Il governo ha dovuto porre la fiducia nell’Aula del Senato sul maxiemendamento alla manovra. Solo nel tardo pomeriggio il via libera era arrivato il via libera della commissione Bilancio, ma il testo è stato votato solo dalla maggioranza. Tutta l’opposizione ha abbandonato la commissione.

“La maggioranza – spiega il capogruppo del Pd Andrea Marcucci – ha deciso di andare avanti ad oltranza, fino a notte fonda. Per cui dopo che verrà approvata in Aula la proposta di calendario ci sarà una discussione generale che durerà 3 ore e mezza, visto che la maggioranza ha rinunciato ad intervenire in quella fase per guadagnare tempo. Dopodichè si passerà alla chiama per approvare ogni cosa di notte”.

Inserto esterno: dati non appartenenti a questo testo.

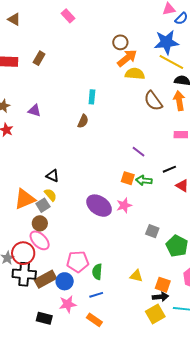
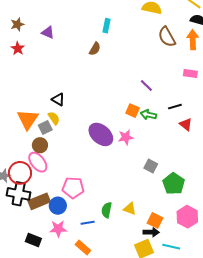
orange triangle: (25, 199) -> (28, 119), turned -40
green semicircle: (97, 272) -> (107, 210), moved

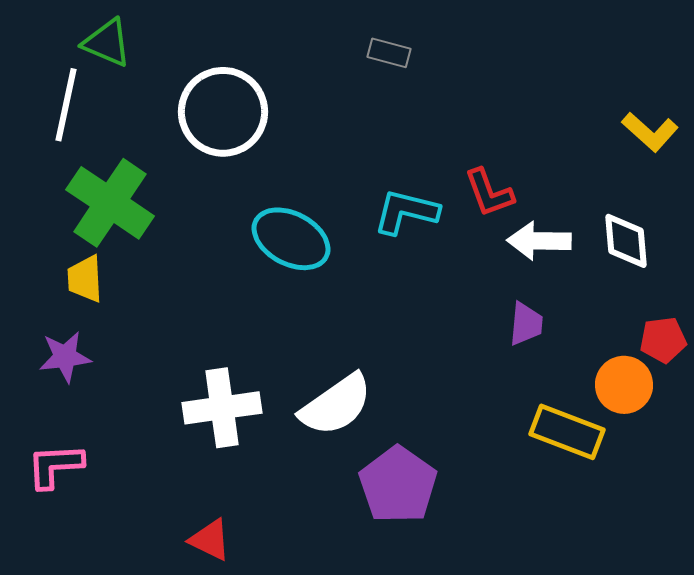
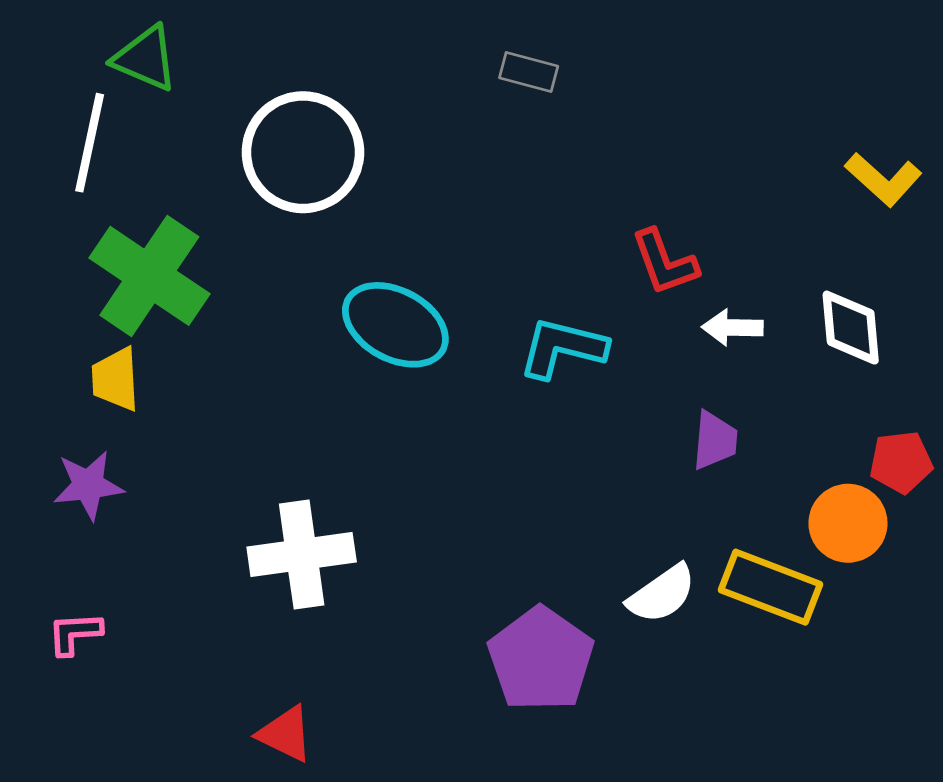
cyan L-shape: (406, 212) -> (563, 348), moved
white arrow: (539, 241) -> (732, 328), size x0.7
white semicircle: (336, 405) -> (662, 594), moved, size x0.7
pink L-shape: (55, 466) -> (75, 633), size x0.7

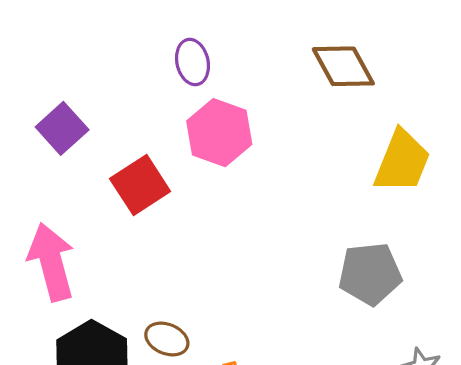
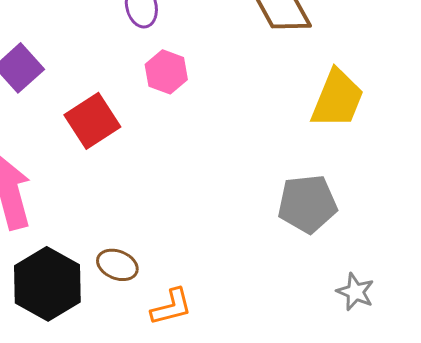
pink hexagon: (219, 133) -> (166, 72), size x0.7

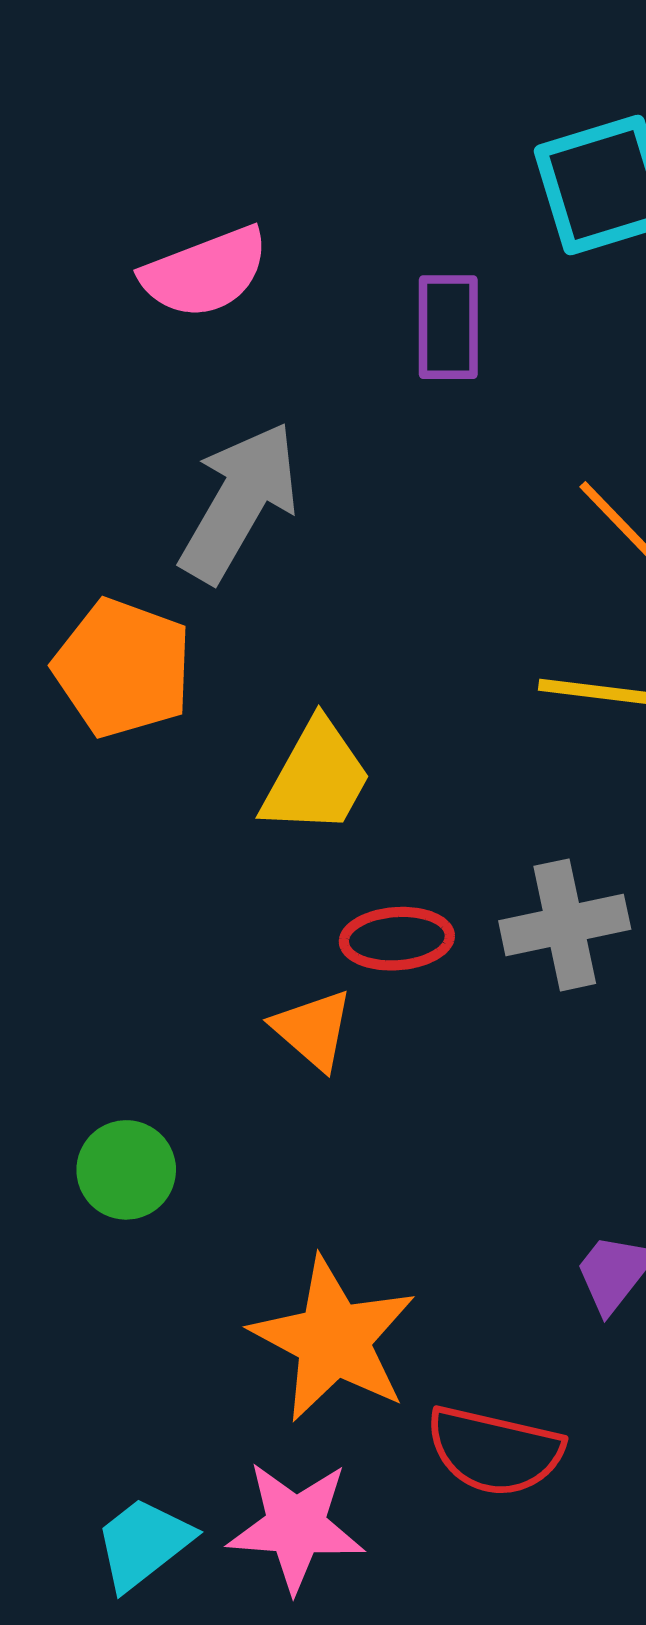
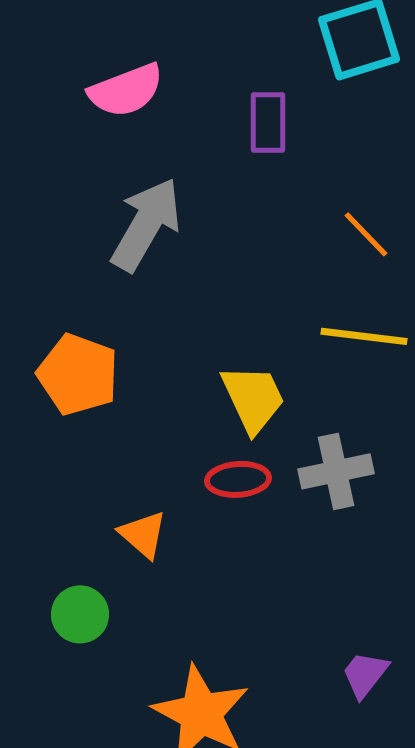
orange pentagon: (123, 668) -> (78, 374), moved
yellow trapezoid: (316, 778) -> (253, 398), moved, turned -54
orange triangle: (313, 1029) -> (143, 534), moved

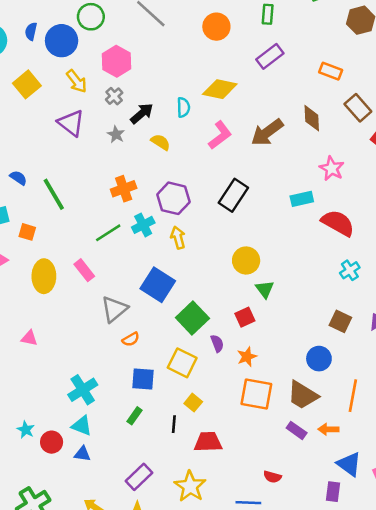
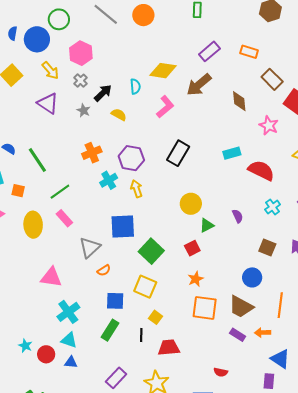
orange circle: (216, 27) -> (143, 15), moved
purple rectangle: (270, 56) -> (209, 51), moved
brown diamond: (312, 118) -> (239, 101), moved
brown arrow: (267, 132) -> (199, 85), moved
pink star: (332, 168) -> (269, 126), moved
green line: (108, 233) -> (60, 192), moved
blue square: (158, 285) -> (123, 227), turned -32
green triangle: (265, 289) -> (207, 225), turned 42
pink triangle: (29, 338) -> (51, 277), moved, size x1.6
purple semicircle: (217, 343) -> (238, 216), moved
green rectangle: (134, 416) -> (110, 330), size x1.5

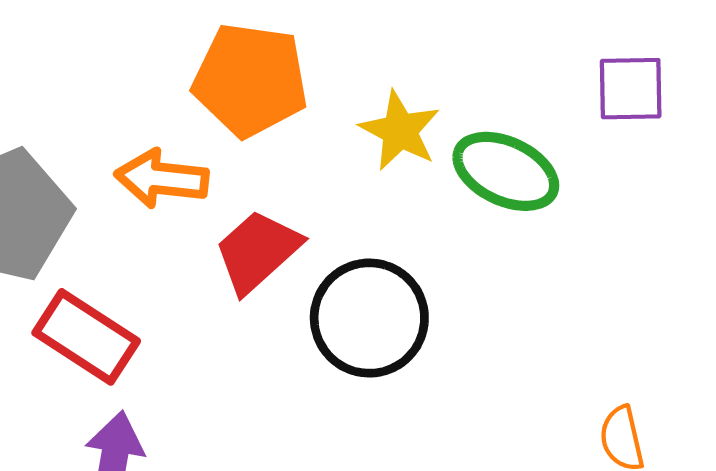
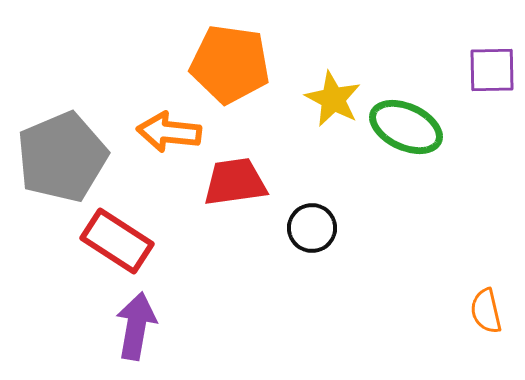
red trapezoid: (258, 251) -> (235, 182), turned 34
black circle: (369, 318) -> (312, 228), size x0.6

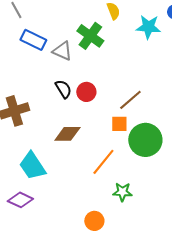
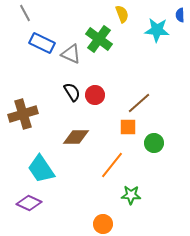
green circle: (145, 140) -> (154, 143), size x0.6

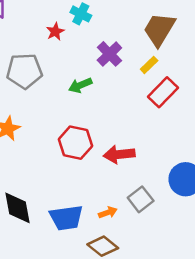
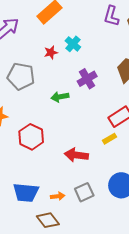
yellow rectangle: (149, 65) -> (109, 139), moved
red hexagon: (75, 143) -> (31, 137), moved

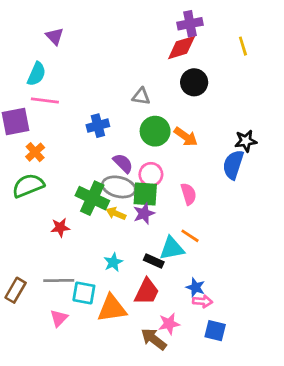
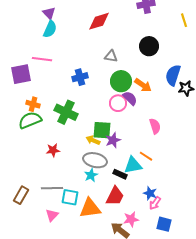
red diamond: (182, 47) -> (99, 21), moved
cyan semicircle: (36, 74) -> (50, 29), moved
orange cross: (35, 152) -> (33, 104), moved, turned -32
purple semicircle: (123, 163) -> (130, 98), moved
blue semicircle: (233, 165) -> (173, 75), moved
pink circle: (151, 174) -> (118, 103), moved
gray ellipse: (119, 187) -> (95, 160), moved
green square: (145, 194) -> (102, 130), moved
pink semicircle: (189, 194) -> (155, 126), moved
green cross: (92, 198) -> (66, 112), moved
pink arrow: (203, 301) -> (155, 203), turned 120

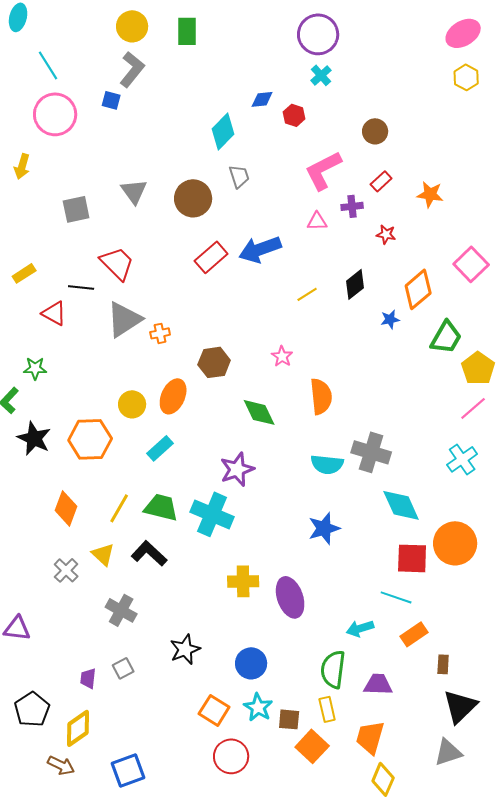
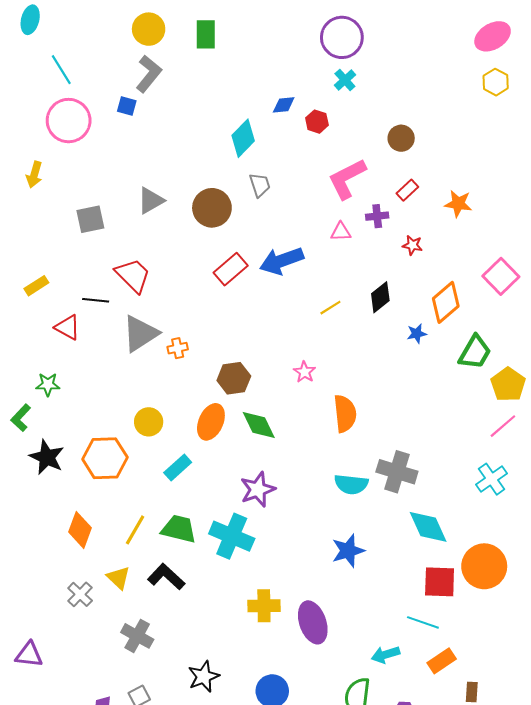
gray triangle: (134, 191) -> (151, 201), turned 36
orange ellipse: (173, 396) -> (211, 422), moved
green diamond: (259, 412) -> (259, 425), moved

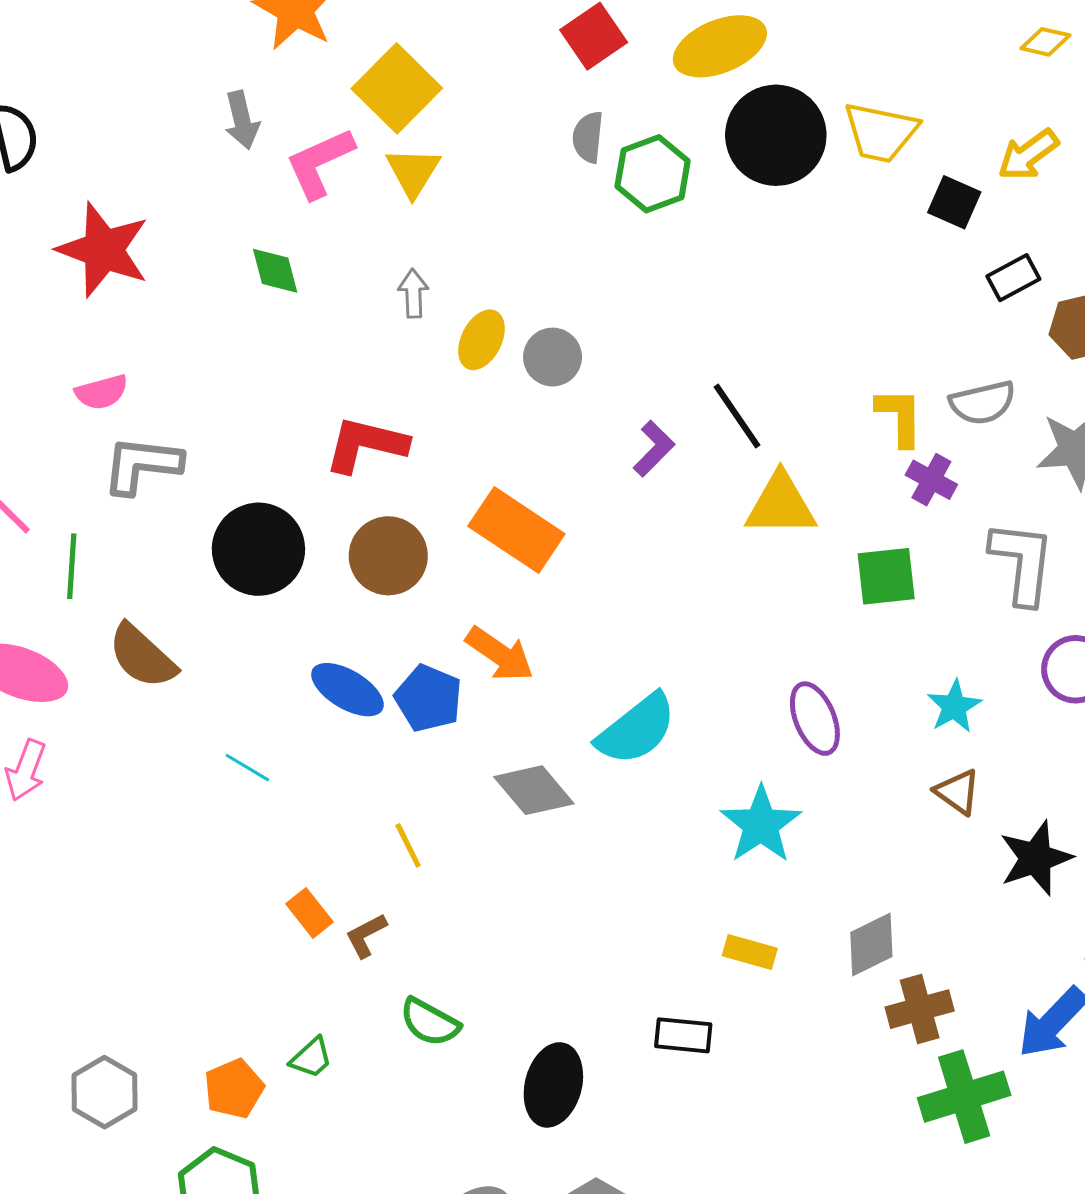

E c’è stata bagarre nell’Aula del Senato dopo la votazione sul calendario dei lavori. La confusione era tale, con la protesta del Pd, che la presidente Elisabetta Alberti Casellati ha dovuto sospendere la seduta. Dei senatori del Pd hanno occupato i banchi del governo nell’Aula del Senato. La presidente Elisabetta Alberti Casellati li ha invitati ad allontanarsi e ha chiesto l’intervento dei questori. La senatrice Simona Malpezzi ha accusato la senatrice questore Laura Bottici (M5S) di “averle messo le mani addosso”.

Il Pd solleverà ricorso a Corte costituzionale
“Viste le gravissime violazioni dell’articolo 72 della Costituzione, il gruppo parlamentare del Pd esprime la volontà di sollevare ai sensi dell’art. 134 della Costituzione il ricorso diretto alla Consulta affinchè si pronunci sulla enormità che si sono compiute sotto i nostri occhi e sotto quelli del Paese da parte di questo governo violento che se ne frega dei diritti del Parlamento”, ha annunciato nell’Aula del Senato il capogruppo Andrea Marcucci.

Il via libera in Commissione è stato preceduto da proteste: “Dateci un testo, vergogna, siete dei buffoni”, hanno urlato i senatori delle opposizioni davanti all’ufficio del presidente della commissione Bilancio Daniele Pesco poco prima che ripresse l’esame del maxiemendamento.